In quel breve viaggio mi hai raccontato un po’ della tua vita: avevi preso il treno per Bologna da Cesena, facevi la bracciante per una cooperativa, già da quattro anni, lavoravi per la stagione di raccolta della verdura e della frutta. Ti eri fermata solo quando avevi avuto il bambino e, quest’anno, la stessa cooperativa ti aveva riassunta sempre con il contratto a tempo determinato. E’ dura, mi dicevi. Quando andiamo nei campi, un’altra donna ci guarda i bambini per dieci euro. Mi alzo alle cinque e lavoro anche dodici ore, ma mi pagano tutto, sono assicurata. Se me lo chiedono, lavoro anche il sabato mattina, per questo prendo il treno il pomeriggio di sabato, ogni due settimane per venire a Prato.

A Prato ho un altro bambino, fa la prima elementare, sta con mio marito che ha perso il lavoro.

Ti racconto di me, ti dico che lavoro alla Cgil e un largo sorriso ti scopre i denti, capisco che sai cos’è la Cgil, capisco che sai da che parte sto, da che parte stiamo.

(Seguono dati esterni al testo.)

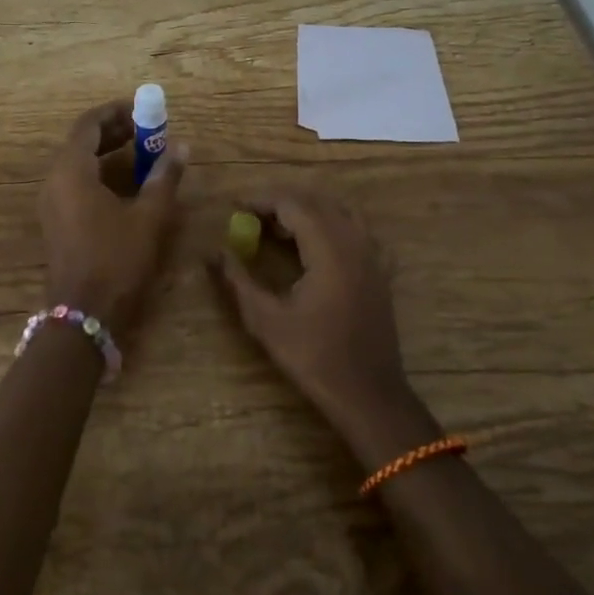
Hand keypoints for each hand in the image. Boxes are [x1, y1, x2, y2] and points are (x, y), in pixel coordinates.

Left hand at [39, 99, 187, 336]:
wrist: (83, 314)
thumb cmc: (116, 259)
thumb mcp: (148, 217)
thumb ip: (164, 177)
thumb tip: (181, 146)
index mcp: (71, 170)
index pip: (89, 124)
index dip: (116, 111)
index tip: (142, 108)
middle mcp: (54, 180)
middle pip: (81, 141)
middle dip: (114, 130)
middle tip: (147, 128)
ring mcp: (51, 202)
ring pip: (78, 162)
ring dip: (107, 152)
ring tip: (141, 151)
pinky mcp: (55, 220)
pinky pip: (75, 182)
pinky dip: (99, 172)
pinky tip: (125, 183)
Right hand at [211, 189, 414, 438]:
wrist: (368, 394)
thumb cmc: (313, 357)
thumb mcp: (266, 320)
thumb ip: (238, 281)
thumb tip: (213, 252)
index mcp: (329, 251)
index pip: (294, 205)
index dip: (262, 200)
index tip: (236, 206)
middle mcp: (355, 243)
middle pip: (318, 202)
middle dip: (283, 202)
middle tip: (252, 215)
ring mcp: (373, 256)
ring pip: (341, 211)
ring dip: (309, 210)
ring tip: (280, 227)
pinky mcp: (381, 271)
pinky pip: (358, 230)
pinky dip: (333, 224)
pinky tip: (316, 244)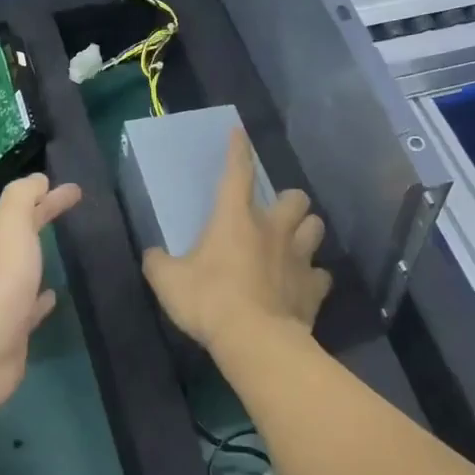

Quando arriviamo a Prato è sera e penso all’enorme sacrificio che stai facendo; domani dovrai ripartire per Bologna e poi cambiare per Cesena; il peso dei bagagli, il bimbo in grembo e l’altro che lasci a casa. Quando ci salutiamo, ho un groppo in gola, me ne vergogno un po’.

Prima di andarcene riusciamo a scambiarci il numero dei nostri cellulari , con la promessa di risentirci presto. Promessa mantenuta. Oggi Josephine viene da me, viene alla Cgil, farà la domanda per la disoccupazione agricola, e il bonus mamma e mi porta anche Stevy, chissà com’è cresciuto.

Lo scorso 2 Giugno sono andata a Bologna per festeggiare la festa della Repubblica: l ’Italia è una Repubblica Democratica fondata sul lavoro. Al ritorno, alla stazione, ho conosciuto Josephine.